Tourette syndrome, schizophrenia, and more

TMS is generally not an ideal match for patients seeking to treat Tourette syndrome, schizophrenia, post-traumatic stress disorder, or obsessive-compulsive disorder. Instead, TMS can improve depression and major depression disorders specifically.

Lack of insurance coverage

Due to the likelihood of insurance companies turning down TMS therapeutic treatment as a first option, TMS may not be an ideal solution for people who have not tried other options.

Online counseling for depression

Fortunately, research shows that online therapy can play a significant role in reducing depression and anxiety symptoms. For example, one study found that online therapy could be even more effective than traditional in-person sessions, with 100 percent of participants in the online group showing continued symptom reduction three months after therapeutic treatment.

Getty/AnnaStills
If TMS isn’t an option for you, consider talk therapy

Takeaway

TMS and other brain stimulation therapies can be effective forms of care for those who experience treatment-resistant depression.

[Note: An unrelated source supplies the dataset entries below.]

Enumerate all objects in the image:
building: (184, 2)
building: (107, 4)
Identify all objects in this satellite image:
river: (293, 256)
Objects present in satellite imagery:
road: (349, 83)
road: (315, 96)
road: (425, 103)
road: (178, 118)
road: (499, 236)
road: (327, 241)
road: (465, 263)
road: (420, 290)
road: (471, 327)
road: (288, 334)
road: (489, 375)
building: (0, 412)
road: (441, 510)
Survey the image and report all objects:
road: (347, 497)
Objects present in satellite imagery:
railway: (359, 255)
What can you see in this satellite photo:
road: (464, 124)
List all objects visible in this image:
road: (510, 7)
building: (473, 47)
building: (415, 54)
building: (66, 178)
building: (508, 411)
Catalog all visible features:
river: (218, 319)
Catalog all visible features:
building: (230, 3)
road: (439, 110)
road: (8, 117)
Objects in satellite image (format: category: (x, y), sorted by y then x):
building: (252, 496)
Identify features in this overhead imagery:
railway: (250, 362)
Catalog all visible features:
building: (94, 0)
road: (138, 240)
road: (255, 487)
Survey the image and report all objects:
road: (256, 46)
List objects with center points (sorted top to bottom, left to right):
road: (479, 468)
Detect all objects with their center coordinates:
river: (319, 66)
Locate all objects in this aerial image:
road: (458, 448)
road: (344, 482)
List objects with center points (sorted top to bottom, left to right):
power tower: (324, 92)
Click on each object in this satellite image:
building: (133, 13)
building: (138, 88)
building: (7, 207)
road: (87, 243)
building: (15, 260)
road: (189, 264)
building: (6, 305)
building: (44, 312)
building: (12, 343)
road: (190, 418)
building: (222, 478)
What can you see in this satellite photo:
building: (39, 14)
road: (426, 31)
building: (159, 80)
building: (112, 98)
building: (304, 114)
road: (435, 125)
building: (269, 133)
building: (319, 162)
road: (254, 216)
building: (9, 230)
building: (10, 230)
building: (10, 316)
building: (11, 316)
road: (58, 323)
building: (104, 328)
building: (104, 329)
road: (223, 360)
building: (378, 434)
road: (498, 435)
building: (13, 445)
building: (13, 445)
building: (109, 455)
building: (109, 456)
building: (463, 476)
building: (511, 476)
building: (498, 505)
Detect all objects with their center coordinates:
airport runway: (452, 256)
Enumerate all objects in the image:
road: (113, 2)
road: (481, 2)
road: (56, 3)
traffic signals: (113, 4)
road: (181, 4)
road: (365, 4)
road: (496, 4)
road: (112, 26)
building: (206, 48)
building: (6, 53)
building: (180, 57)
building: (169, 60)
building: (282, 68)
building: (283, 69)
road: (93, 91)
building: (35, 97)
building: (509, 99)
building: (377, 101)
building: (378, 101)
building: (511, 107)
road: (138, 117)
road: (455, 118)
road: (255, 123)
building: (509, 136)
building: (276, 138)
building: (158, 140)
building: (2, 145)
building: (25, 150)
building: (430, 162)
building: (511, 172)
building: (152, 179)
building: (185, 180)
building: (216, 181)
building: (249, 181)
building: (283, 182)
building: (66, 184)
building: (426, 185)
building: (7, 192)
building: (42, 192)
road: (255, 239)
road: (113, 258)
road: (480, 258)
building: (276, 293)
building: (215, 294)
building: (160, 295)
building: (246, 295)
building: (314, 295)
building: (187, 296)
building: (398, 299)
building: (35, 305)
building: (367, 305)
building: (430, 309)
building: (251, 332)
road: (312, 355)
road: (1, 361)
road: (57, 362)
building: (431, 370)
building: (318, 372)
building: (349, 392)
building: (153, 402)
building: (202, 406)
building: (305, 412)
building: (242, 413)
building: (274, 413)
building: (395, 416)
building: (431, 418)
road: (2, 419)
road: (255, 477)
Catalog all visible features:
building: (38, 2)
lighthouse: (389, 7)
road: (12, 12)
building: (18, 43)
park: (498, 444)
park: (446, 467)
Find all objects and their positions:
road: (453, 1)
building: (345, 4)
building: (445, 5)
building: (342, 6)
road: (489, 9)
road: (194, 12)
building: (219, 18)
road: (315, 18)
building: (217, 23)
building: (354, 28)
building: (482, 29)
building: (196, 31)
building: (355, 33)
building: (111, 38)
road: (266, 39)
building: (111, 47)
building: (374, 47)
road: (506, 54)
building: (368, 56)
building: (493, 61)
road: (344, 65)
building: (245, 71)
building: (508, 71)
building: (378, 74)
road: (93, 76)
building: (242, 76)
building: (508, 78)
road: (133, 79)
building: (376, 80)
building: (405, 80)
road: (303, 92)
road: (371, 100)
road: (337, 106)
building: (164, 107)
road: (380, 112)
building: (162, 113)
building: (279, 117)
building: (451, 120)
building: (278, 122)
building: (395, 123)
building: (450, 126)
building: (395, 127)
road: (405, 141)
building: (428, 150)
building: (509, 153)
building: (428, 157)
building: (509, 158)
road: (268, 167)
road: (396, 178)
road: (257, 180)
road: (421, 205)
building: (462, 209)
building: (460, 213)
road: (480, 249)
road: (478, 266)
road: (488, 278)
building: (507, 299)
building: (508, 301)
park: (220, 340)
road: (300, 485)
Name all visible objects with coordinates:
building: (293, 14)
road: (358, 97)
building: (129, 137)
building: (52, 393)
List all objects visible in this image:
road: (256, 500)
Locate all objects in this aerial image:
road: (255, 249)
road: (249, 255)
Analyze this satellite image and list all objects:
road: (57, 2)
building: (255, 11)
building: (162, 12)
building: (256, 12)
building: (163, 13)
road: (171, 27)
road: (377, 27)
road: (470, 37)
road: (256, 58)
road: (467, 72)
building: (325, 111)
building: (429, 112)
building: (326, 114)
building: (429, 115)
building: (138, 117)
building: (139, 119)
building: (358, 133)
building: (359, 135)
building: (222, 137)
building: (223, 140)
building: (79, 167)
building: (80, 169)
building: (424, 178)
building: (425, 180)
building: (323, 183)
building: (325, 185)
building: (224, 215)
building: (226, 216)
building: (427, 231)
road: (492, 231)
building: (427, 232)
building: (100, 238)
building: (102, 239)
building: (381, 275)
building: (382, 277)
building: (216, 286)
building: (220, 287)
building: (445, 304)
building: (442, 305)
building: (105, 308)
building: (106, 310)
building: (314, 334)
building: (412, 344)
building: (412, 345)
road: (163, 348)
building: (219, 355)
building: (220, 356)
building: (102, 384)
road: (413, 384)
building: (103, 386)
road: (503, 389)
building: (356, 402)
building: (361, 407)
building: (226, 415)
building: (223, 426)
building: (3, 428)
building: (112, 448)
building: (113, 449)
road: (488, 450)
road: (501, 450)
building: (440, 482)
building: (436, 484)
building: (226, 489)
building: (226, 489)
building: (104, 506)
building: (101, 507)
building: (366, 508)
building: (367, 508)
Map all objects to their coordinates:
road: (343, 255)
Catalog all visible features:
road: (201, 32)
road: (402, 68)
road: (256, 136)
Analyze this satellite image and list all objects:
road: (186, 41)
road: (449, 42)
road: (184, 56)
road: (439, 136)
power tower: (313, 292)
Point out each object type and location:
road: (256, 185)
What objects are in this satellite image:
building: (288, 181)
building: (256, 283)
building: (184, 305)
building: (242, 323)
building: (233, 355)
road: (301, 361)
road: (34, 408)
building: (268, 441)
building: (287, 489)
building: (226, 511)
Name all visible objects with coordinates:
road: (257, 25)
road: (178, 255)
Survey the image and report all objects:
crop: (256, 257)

Although it may not function as a miraculous cure for all symptoms of depression, ongoing studies suggest that it can be a low-risk, non-invasive source of treatment.

While TMS may not be a treatment for everyone – such as those with conditions like Tourette’s or obsessive-compulsive disorder (OCD) – it has generally shown immense promise in its field and has given researchers some hope for establishing useful, effective treatments for mental disorders using biological alterations to the brain. However, it may not be the only option; online counseling, for example, can be another effective method of alleviating depression symptoms.